Patients received blood thinners, either unfractionated heparin or low molecular weight heparin, and mechanical prophylaxis with graduated compression stockings peri-operatively and until hospital discharge.

CT pulmonary angiography and bilateral Doppler venous ultrasound were performed after surgery (30±5 days). The investigators also recorded patient demographics, pre-operative comorbidities, histology, staging, peri-operative complications and VTE-related outcomes for up to 3 months after surgery.

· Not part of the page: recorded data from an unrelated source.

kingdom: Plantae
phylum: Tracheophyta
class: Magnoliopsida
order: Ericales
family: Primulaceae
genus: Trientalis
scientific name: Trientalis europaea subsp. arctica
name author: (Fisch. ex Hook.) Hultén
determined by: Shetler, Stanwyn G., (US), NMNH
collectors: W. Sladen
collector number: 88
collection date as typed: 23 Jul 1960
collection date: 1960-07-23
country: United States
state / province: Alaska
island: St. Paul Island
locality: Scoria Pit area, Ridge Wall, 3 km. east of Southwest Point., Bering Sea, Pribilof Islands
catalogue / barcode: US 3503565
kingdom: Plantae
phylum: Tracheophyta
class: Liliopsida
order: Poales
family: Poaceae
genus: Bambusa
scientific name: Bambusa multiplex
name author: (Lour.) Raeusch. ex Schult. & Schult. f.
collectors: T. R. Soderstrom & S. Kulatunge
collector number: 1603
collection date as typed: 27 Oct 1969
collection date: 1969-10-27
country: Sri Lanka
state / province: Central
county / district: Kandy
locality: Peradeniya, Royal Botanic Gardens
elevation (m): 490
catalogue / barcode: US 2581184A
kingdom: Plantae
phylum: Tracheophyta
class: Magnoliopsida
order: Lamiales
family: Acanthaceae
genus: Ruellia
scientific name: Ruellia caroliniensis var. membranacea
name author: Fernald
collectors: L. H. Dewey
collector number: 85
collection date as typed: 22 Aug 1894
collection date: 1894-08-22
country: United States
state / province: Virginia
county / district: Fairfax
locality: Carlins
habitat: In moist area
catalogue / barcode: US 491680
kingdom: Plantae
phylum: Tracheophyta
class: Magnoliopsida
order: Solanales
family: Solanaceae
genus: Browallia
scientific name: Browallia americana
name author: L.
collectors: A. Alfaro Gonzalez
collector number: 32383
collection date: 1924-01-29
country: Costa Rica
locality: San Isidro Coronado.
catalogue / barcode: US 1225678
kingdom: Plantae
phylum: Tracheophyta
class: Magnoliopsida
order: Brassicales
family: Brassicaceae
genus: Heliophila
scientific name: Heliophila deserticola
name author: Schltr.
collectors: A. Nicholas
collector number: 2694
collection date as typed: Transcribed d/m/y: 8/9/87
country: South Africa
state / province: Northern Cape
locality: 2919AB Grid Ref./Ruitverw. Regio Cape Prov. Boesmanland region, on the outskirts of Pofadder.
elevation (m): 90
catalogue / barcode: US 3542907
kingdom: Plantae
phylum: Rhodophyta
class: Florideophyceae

The incidence rate among patients at high risk for VTE due to type of lung cancer was 12.1%, or 19 VTE events; 14 were pulmonary embolisms (8.9%), three were cases of deep vein thrombosis (1.9%), one was a combination of pulmonary embolism and DVT, and one death occurred due to a left atrial thrombus. The 30-day mortality rate was 0.64% overall and 5.2% with VTE.

“This demonstrates the clinical importance and relative fatality of VTE following lung cancer surgery,” Shargall said.

All patients diagnosed with VTE had lobectomy or segmentectomy, and most had primary lung cancer, according to the release. The clots generally formed on the same lung side as the procedure, and most patients developed lung clots without forming DVT first; only 4 (21.1%) patients showed symptoms of VTE.

Age, lung function, hospital length of stay, comorbidities, lung cancer stage, smoking status or Caprini Score (correlating to patient risk for developing VTE post-operatively) did not appear to distinguish patients who developed clots from those who did not.

“It is possible that extended use of blood thinners beyond hospital discharge may reduce the number of patients who experience these life-threatening events and may help to reduce the rates of death after lung surgery,” Shargall said.


Shargall Y. et al. Abstract P33. Presented at: The American Association for Thoracic Surgery Annual Meeting; April 25-29; Seattle.

Disclosure: Shargall reports no relevant financial disclosures.